Task instructions — Copy each line below as written, but skip the pictures.

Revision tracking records
>>>
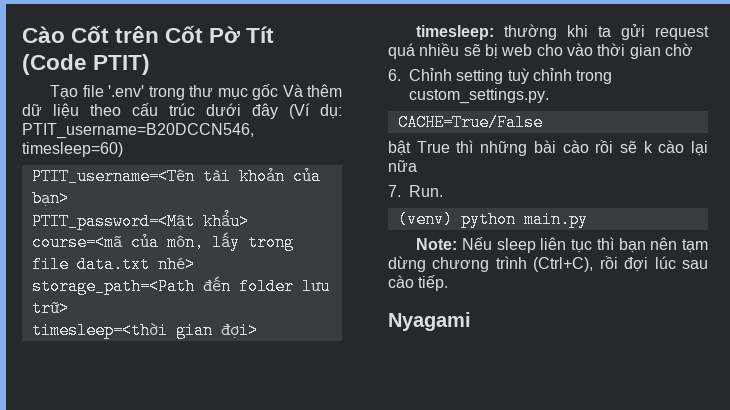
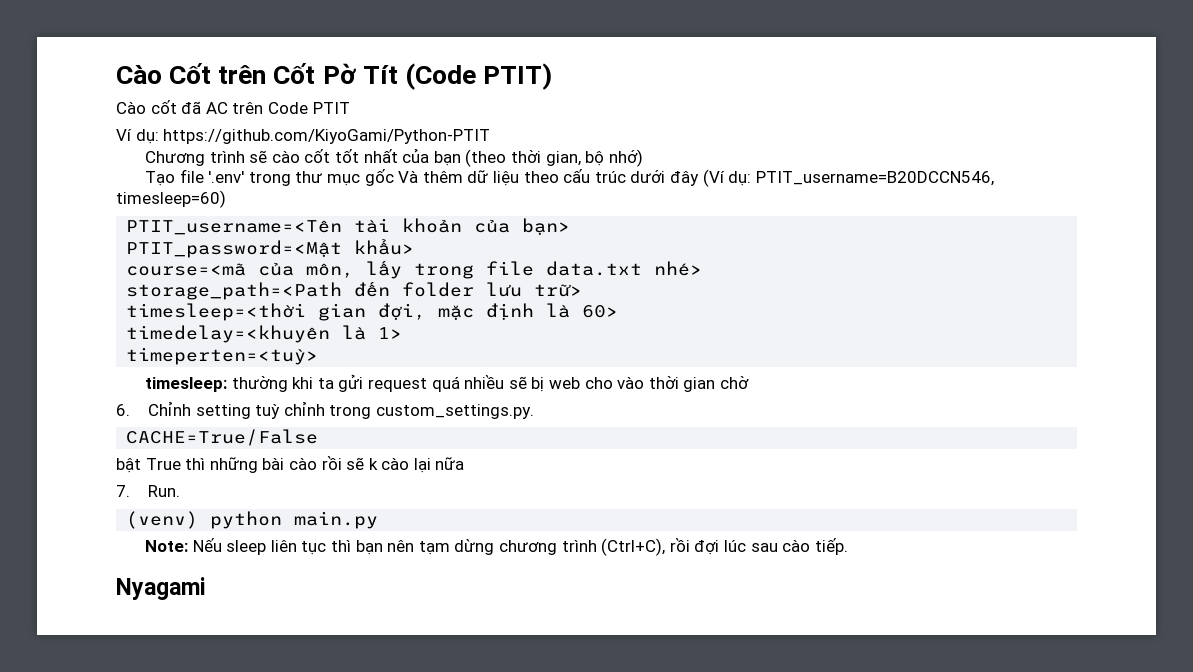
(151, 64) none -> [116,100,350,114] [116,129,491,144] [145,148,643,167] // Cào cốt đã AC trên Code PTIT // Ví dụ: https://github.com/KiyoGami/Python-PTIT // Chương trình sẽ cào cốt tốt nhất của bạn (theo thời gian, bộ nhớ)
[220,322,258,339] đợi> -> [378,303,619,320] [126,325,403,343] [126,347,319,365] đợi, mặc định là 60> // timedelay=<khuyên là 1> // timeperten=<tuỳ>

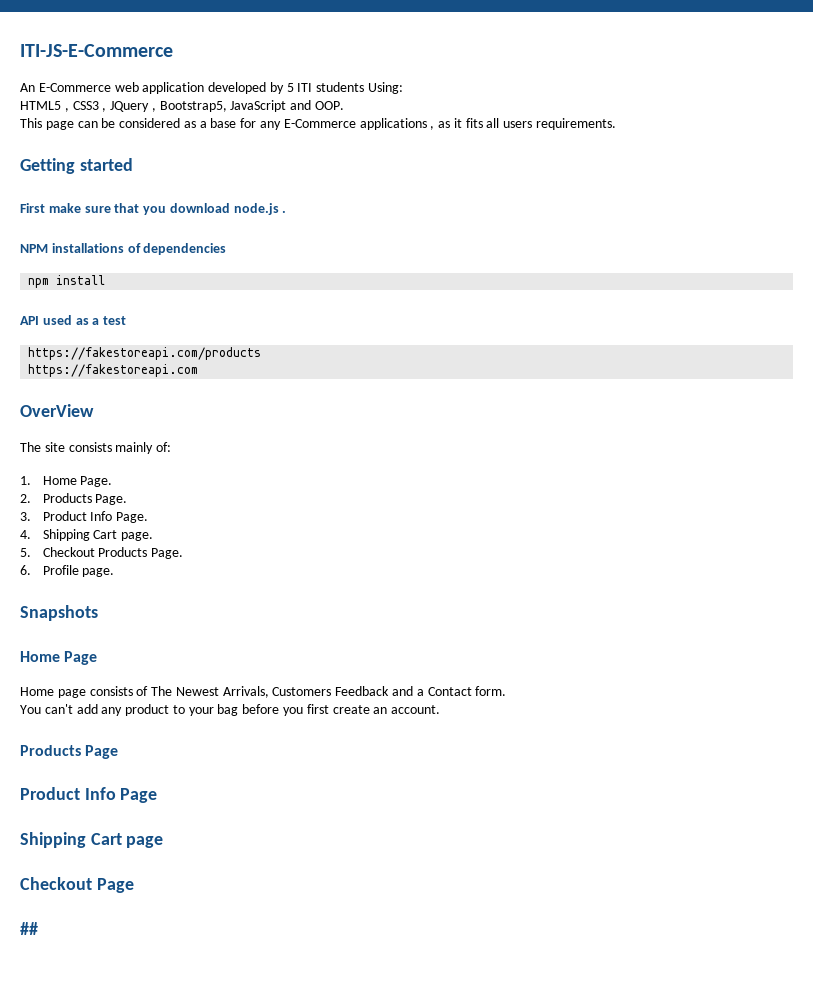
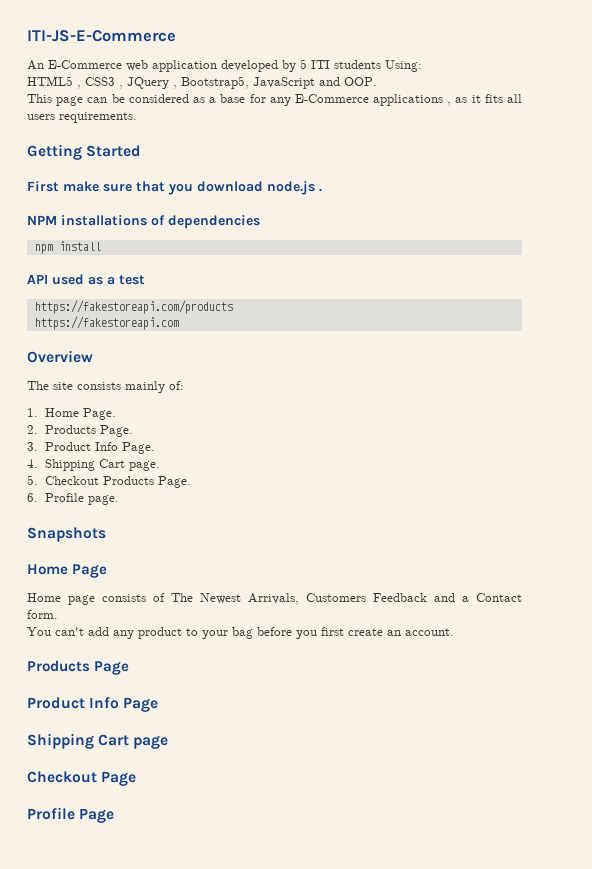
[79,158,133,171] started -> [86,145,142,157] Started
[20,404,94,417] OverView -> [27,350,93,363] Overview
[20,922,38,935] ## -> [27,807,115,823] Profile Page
<<<
Task result —
(151, 64) none -> [116,100,350,114] [116,129,491,144] [145,148,643,167] // Cào cốt đã AC trên Code PTIT // Ví dụ: https://github.com/KiyoGami/Python-PTIT // Chương trình sẽ cào cốt tốt nhất của bạn (theo thời gian, bộ nhớ)
[220,322,258,339] đợi> -> [378,303,619,320] [126,325,403,343] [126,347,319,365] đợi, mặc định là 60> // timedelay=<khuyên là 1> // timeperten=<tuỳ>

[79,158,133,171] started -> [86,145,142,157] Started
[20,404,94,417] OverView -> [27,350,93,363] Overview
[20,922,38,935] ## -> [27,807,115,823] Profile Page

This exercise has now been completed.